# ESC - 8 Point



## Ranger164 (Dec 24, 2004)

I received a call from Camoman yesterday and it sounds like his Christmas came a few days early.   I was also told HardCoreHunter would be posting the pics. Soon.


----------



## HardCoreHunter (Dec 24, 2004)

Here it is.  This buck is from Bartow.  There was a doe close by and the two were very interested in each other.  Camoman hit his grunt call and he came running.
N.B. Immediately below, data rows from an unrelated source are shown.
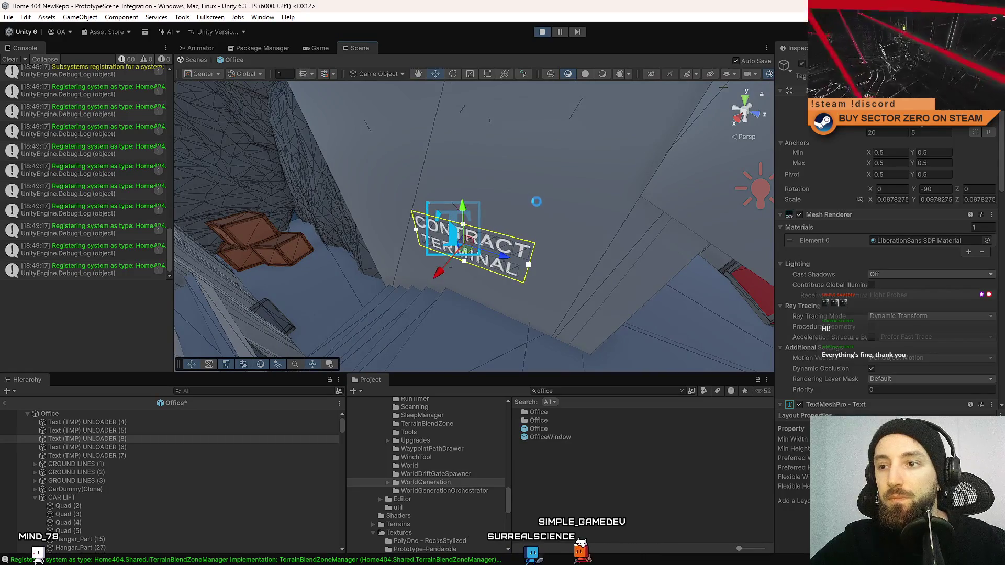
mouse_move(545, 187)
mouse_down()
mouse_move(620, 129)
mouse_move(457, 215)
mouse_move(475, 185)
mouse_up()
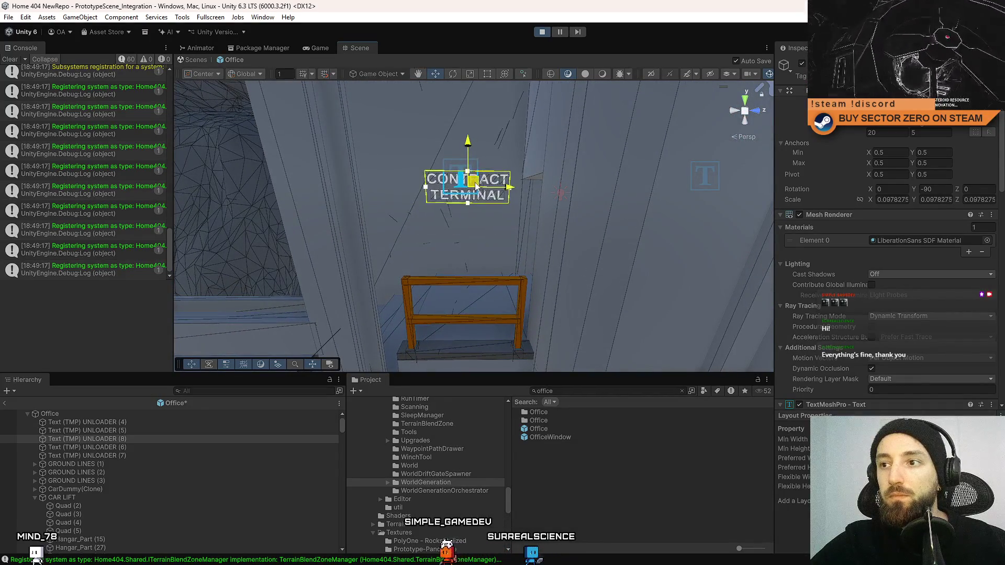
key(f)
I bet Camoman forgot to tell you who put him on that deer.


----------



## BROWNING7WSM (Dec 24, 2004)

*Nice...*

..Tell him Congrats..


----------



## Jim Thompson (Dec 24, 2004)

Congrats on a fine late season buck.

Jim


----------



## Miami_Slayer (Dec 24, 2004)

VERY NICE!!!  Great job on that deer Camoman.  I'll see you in a few days. I hope that wasn't the last one `cause I'm ready to tear `em up!


----------



## WildBuck (Dec 24, 2004)

Very nice Christmas present.Congrats


----------



## Ranger164 (Dec 25, 2004)

*Thanks for the pic HardCoreHunter*

I hope I get a chance to crack a cold one with you while I am in town, due to the clubs restrictions I doubt it will be at the usual campfire smack talk sessions held at Camomans fire pit : . I have 3 invitations to hunt while in town and plan to hunt all of them   . Camoman and I will hit the woods on some privet land in Sugar Valley  Monday morning  and Miami Slayer will be arriving midweek for 4 days of hunting where we will try  the Bartow, Sugar Valley & Elijay trifecta     before heading back to South Florida. Should any of you boys find yourself in South Florida (Boca Raton to Miami) shoot me an email and schedule permitting I would be happy to get you on the water. Camoman is heading down in a few weeks for his fist Sailfish   and Miami Slayer is taking us to the back country to put him on a snook, red & a poon.   

Happy Holidays & Good Hunting to all............


----------



## MCBUCK (Dec 28, 2004)

I thought I only saw 7 deer pullin that sleigh.


----------